Passage:

Reviews from AWS Marketplace
0 AWS reviews
-
5 star0
-
4 star0
-
3 star0
-
2 star0
-
1 star0
External reviews
External reviews are not included in the AWS star rating for the product.
Big Data made easy with Cloudera
What do you like best about the product?
Cloudera abstracts you from the need of really knowing the depths of a Hadoop cluster at the beginning of your analytics stage. It's simply very easy to deploy servers with HDFS already deployed and connected that will give you automatic support to run Hive or Pig queries.
What do you dislike about the product?
Cloudera has very little things to not like it until it fails for some (usually) unknown reason. Crashes are not common but it's very annoying when it happens on a very long job. When we deal with distributed systems, however, failures are a very common thing so it lacks some better feedback of logs and error logs.
What problems is the product solving and how is that benefiting you?
If you want to deploy a relatively small cluster to execute batch processing that was taking days to hours, or some high speed queries that where taking hours to some minutes over a large set of data using a known SQL-like language like Hive is perfect.
Recommendations to others considering the product:
Cloudera and Hortonworks are the products to start with if you don't really know absolutely everything that is involved in a Hadoop cluster. Cloudera is more popular and have been around lot of time but Hortonworks is also a good option. Cloudera certifications are valuable in the industry (althought Hortonworks are cheaper). It depends on your focus, if your prefer some more known and used product to start in a Big Data cluster and pretend to be certified, try one of the virtual machines that Cloudera offers to start playing with. If you simply want to learn a bit of "Big Data" things for yourself, maybe I'll give a try to Hortonworks as all it's architecture is also open to read and learn.
- Leave a Comment |
- Mark review as helpful
I love Cloudera
What do you like best about the product?
Cloudera is the LEADING managed Hadoop platform. Previous organizations I've worked at have used Hortonworks or Pivotal, but Cloudera emerged as the leading stack. Their platform offers everything – Hadoop, HDFS, YARN, MapReduce, Pig, Hive, Hbase, Oozie, Impala, Spark, Sqoop, and so much more. Their release cycle is pretty quick, and their developers and specialists are experts and contributors to the Apache open source projects. I love Cloudera. Take a look at their blog!

Directives:
1/ Answer these questions about the Cloudera reviews, each on its own line:
(a) In the first review's answer on what problems the product solves, which SQL-like language is named?
(b) Which two products does the first review recommend starting with for someone who doesn't know everything involved in a Hadoop cluster?
(c) Which two platforms does the second review say previous organizations used?
2/ Write a continuation of the Cloudera reviews, beginning right after "Take a look at their blog!"
The material that follows the Cloudera reviews comes from a different source.

Dataset items:

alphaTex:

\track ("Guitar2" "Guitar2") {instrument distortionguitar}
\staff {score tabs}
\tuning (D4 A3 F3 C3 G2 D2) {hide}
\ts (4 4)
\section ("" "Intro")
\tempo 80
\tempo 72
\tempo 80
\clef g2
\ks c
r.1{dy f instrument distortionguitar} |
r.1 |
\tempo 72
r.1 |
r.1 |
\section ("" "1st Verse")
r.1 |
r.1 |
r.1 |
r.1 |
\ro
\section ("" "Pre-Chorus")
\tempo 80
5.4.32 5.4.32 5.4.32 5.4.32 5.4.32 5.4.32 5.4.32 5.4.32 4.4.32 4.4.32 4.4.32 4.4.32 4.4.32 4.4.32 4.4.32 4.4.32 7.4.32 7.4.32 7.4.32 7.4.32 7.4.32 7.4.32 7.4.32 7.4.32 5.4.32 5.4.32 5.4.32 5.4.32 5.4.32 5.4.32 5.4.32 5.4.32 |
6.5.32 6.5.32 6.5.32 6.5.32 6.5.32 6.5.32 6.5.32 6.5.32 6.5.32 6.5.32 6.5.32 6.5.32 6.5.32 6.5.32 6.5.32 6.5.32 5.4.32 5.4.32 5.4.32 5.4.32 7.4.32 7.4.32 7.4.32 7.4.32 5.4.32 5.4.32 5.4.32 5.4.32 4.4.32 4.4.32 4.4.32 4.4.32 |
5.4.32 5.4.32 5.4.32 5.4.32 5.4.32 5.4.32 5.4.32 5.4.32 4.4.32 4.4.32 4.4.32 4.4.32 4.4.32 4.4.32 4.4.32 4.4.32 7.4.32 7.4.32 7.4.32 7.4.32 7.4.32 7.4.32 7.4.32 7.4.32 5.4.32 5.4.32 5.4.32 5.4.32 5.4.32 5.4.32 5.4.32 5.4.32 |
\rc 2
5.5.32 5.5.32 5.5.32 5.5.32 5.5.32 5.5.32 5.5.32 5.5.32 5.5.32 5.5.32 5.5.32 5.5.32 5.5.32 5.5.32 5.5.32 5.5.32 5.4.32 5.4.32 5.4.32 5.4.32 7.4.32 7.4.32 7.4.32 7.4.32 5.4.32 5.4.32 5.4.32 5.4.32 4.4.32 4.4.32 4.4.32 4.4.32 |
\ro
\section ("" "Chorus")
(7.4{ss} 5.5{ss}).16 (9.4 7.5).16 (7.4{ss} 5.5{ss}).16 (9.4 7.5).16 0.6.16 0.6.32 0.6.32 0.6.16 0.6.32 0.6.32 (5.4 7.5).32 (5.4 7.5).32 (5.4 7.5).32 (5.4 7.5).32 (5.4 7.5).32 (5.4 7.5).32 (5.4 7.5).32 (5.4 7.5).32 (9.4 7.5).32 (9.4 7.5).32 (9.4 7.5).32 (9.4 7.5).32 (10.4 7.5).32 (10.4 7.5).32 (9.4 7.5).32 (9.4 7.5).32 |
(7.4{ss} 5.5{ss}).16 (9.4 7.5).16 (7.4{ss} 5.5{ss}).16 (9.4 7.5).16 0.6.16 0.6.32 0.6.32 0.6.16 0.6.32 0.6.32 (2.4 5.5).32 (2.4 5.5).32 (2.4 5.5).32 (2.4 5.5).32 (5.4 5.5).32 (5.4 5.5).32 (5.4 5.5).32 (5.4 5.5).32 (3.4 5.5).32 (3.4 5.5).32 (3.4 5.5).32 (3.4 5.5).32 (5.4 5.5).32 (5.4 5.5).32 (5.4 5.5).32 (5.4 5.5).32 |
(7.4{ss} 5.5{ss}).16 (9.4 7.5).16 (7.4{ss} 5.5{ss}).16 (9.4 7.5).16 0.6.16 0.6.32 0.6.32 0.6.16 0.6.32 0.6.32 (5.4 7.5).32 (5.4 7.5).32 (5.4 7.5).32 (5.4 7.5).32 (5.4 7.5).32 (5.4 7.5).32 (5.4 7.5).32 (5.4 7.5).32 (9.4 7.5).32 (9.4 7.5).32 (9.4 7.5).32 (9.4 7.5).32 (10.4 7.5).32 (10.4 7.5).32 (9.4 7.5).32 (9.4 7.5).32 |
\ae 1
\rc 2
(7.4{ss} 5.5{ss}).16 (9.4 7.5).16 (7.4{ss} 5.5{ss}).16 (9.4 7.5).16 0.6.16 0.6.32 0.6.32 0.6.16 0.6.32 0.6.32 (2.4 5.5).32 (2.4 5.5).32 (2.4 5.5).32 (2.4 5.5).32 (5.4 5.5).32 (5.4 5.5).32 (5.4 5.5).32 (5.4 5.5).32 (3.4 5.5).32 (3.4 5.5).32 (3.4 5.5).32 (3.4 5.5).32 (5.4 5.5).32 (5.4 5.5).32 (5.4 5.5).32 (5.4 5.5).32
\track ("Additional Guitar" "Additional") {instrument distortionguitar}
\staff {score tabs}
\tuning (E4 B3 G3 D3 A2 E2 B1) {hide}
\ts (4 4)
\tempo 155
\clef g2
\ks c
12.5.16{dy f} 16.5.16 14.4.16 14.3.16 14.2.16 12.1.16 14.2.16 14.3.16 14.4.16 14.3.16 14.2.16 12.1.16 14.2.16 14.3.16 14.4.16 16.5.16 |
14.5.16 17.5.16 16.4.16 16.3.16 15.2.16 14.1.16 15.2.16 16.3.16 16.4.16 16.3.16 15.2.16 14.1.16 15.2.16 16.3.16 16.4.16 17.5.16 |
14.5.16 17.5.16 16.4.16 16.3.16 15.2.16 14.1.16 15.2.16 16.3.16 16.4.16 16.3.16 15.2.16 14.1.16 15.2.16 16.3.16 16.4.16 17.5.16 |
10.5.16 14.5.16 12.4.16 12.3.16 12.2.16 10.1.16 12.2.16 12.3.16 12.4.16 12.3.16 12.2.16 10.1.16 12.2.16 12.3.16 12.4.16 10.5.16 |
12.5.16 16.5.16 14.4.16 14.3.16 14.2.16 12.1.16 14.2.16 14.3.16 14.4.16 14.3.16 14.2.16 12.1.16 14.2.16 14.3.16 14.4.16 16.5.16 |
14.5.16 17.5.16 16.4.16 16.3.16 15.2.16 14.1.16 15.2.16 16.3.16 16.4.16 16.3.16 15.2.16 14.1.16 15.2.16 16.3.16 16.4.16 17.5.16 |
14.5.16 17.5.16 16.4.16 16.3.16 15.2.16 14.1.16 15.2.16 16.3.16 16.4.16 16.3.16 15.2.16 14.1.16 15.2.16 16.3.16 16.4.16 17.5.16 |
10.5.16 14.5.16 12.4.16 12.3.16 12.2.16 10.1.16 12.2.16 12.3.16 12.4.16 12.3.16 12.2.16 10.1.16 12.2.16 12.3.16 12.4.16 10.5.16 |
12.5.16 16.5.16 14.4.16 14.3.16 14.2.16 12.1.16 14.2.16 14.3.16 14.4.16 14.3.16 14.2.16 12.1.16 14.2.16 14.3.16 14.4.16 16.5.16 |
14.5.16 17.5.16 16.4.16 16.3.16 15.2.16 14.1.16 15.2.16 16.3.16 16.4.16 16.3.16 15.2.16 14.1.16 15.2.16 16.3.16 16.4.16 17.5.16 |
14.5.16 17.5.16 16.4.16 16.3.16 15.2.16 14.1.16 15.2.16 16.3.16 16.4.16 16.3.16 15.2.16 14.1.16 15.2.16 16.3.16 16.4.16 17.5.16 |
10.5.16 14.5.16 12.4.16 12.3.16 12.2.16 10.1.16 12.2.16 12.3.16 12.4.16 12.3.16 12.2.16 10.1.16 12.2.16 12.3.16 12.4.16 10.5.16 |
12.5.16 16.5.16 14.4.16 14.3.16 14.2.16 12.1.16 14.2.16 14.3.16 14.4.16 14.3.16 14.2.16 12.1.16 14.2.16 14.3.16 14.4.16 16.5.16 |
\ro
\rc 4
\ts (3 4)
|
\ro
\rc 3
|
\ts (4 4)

Per-task outputs:
1/
(a) Hive
(b) Cloudera and Hortonworks
(c) Hortonworks and Pivotal

2/
What do you dislike about the product?
The release cycle for CDH is a bit slow, but it's a trade off for stability and security. For example, Spark runs out of the box as an app on YARN. But Spark's rapid release cycle fell into Cloudera's longer cycle, and we wound up with Spark 1.3 for months as 1.4 and 1.5 were released.
The training is a bit repetitive & shallow at times, and could go more in depth, especially with so many talented developers on staff.
The training is a bit repetitive & shallow at times, and could go more in depth, especially with so many talented developers on staff.
What problems is the product solving and how is that benefiting you?
We have a couple of data lakes that we migrated and built out on Cloudera. Primarily business intelligence and analytics.
Clouder Easy Install
What do you like best about the product?
Easy to install, simple to configure. Dashboard and API Dashboard ease of use. A lot of services
What do you dislike about the product?
Sometimes manager host needs a lot of RAM. Cloudera client sometimes not responsive
What problems is the product solving and how is that benefiting you?
Hadoop management made easy
Recommendations to others considering the product:
yes, its better than other vendor IMHO
Cloudera is a great hadoop environment
What do you like best about the product?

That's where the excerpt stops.